_Problem statement_. Gather every line below that contains the string "Cambio", matching its capitalization exactly.

_Page images and extracted text_.

*** Block opens ***

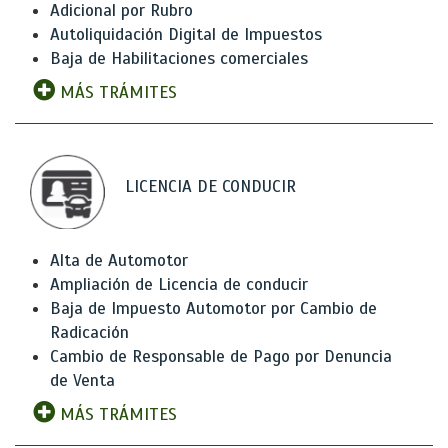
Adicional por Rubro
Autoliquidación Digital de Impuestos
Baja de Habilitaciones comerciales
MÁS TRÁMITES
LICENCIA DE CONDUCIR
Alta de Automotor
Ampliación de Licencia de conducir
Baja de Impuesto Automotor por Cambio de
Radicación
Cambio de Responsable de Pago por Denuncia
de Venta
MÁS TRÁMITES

*** Block closes ***

_Answer_.
Baja de Impuesto Automotor por Cambio de
Cambio de Responsable de Pago por Denuncia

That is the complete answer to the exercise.